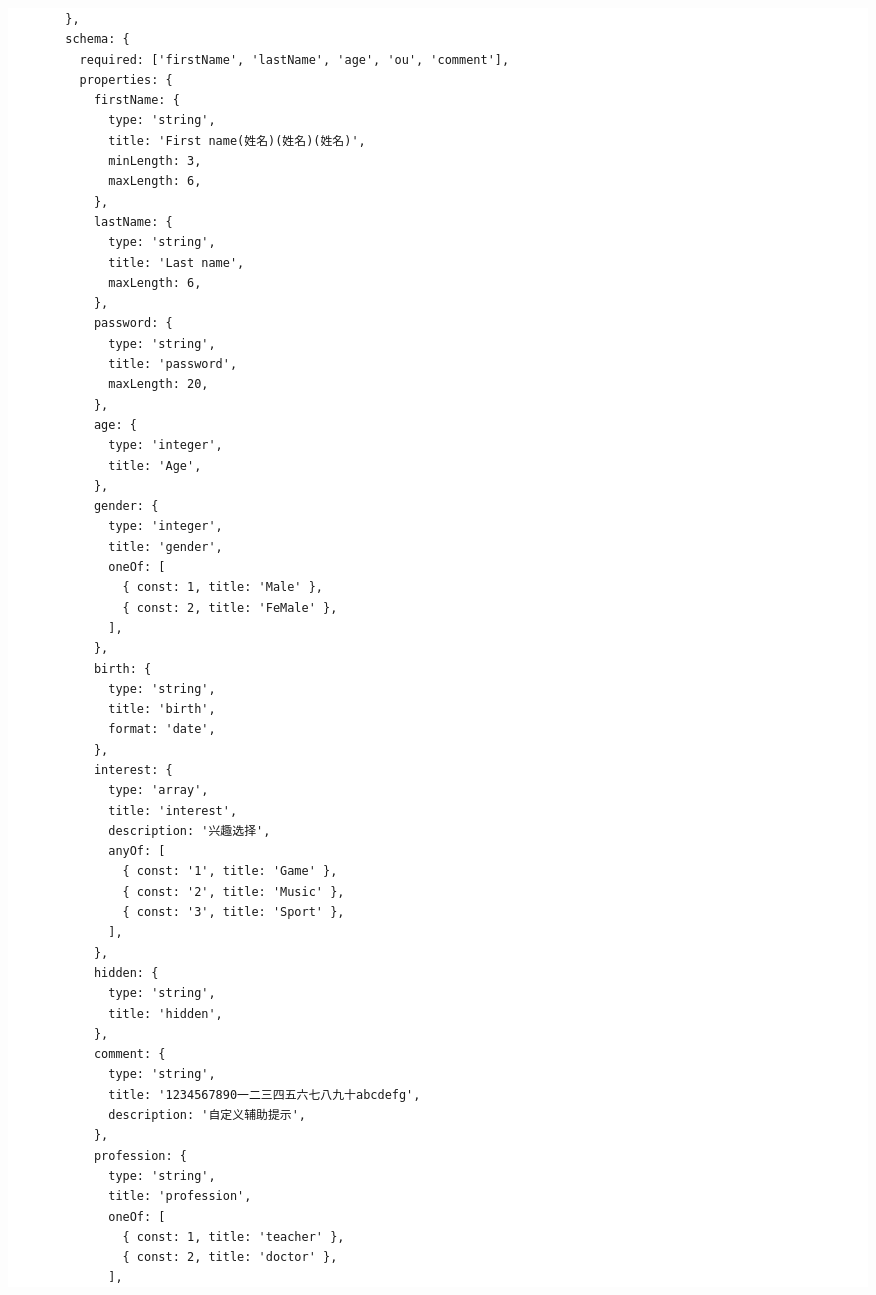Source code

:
 ```html
        },
        schema: {
          required: ['firstName', 'lastName', 'age', 'ou', 'comment'],
          properties: {
            firstName: {
              type: 'string',
              title: 'First name(姓名)(姓名)(姓名)',
              minLength: 3,
              maxLength: 6,
            },
            lastName: {
              type: 'string',
              title: 'Last name',
              maxLength: 6,
            },
            password: {
              type: 'string',
              title: 'password',
              maxLength: 20,
            },
            age: {
              type: 'integer',
              title: 'Age',
            },
            gender: {
              type: 'integer',
              title: 'gender',
              oneOf: [
                { const: 1, title: 'Male' },
                { const: 2, title: 'FeMale' },
              ],
            },
            birth: {
              type: 'string',
              title: 'birth',
              format: 'date',
            },
            interest: {
              type: 'array',
              title: 'interest',
              description: '兴趣选择',
              anyOf: [
                { const: '1', title: 'Game' },
                { const: '2', title: 'Music' },
                { const: '3', title: 'Sport' },
              ],
            },
            hidden: {
              type: 'string',
              title: 'hidden',
            },
            comment: {
              type: 'string',
              title: '1234567890一二三四五六七八九十abcdefg',
              description: '自定义辅助提示',
            },
            profession: {
              type: 'string',
              title: 'profession',
              oneOf: [
                { const: 1, title: 'teacher' },
                { const: 2, title: 'doctor' },
              ],
```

> **WORK ORDER**: Your copy of the entries must be exact and must contain no pictures.

> **TASK SOLUTION**:
Source code

:
 ```html
        },
        schema: {
          required: ['firstName', 'lastName', 'age', 'ou', 'comment'],
          properties: {
            firstName: {
              type: 'string',
              title: 'First name(姓名)(姓名)(姓名)',
              minLength: 3,
              maxLength: 6,
            },
            lastName: {
              type: 'string',
              title: 'Last name',
              maxLength: 6,
            },
            password: {
              type: 'string',
              title: 'password',
              maxLength: 20,
            },
            age: {
              type: 'integer',
              title: 'Age',
            },
            gender: {
              type: 'integer',
              title: 'gender',
              oneOf: [
                { const: 1, title: 'Male' },
                { const: 2, title: 'FeMale' },
              ],
            },
            birth: {
              type: 'string',
              title: 'birth',
              format: 'date',
            },
            interest: {
              type: 'array',
              title: 'interest',
              description: '兴趣选择',
              anyOf: [
                { const: '1', title: 'Game' },
                { const: '2', title: 'Music' },
                { const: '3', title: 'Sport' },
              ],
            },
            hidden: {
              type: 'string',
              title: 'hidden',
            },
            comment: {
              type: 'string',
              title: '1234567890一二三四五六七八九十abcdefg',
              description: '自定义辅助提示',
            },
            profession: {
              type: 'string',
              title: 'profession',
              oneOf: [
                { const: 1, title: 'teacher' },
                { const: 2, title: 'doctor' },
              ],
```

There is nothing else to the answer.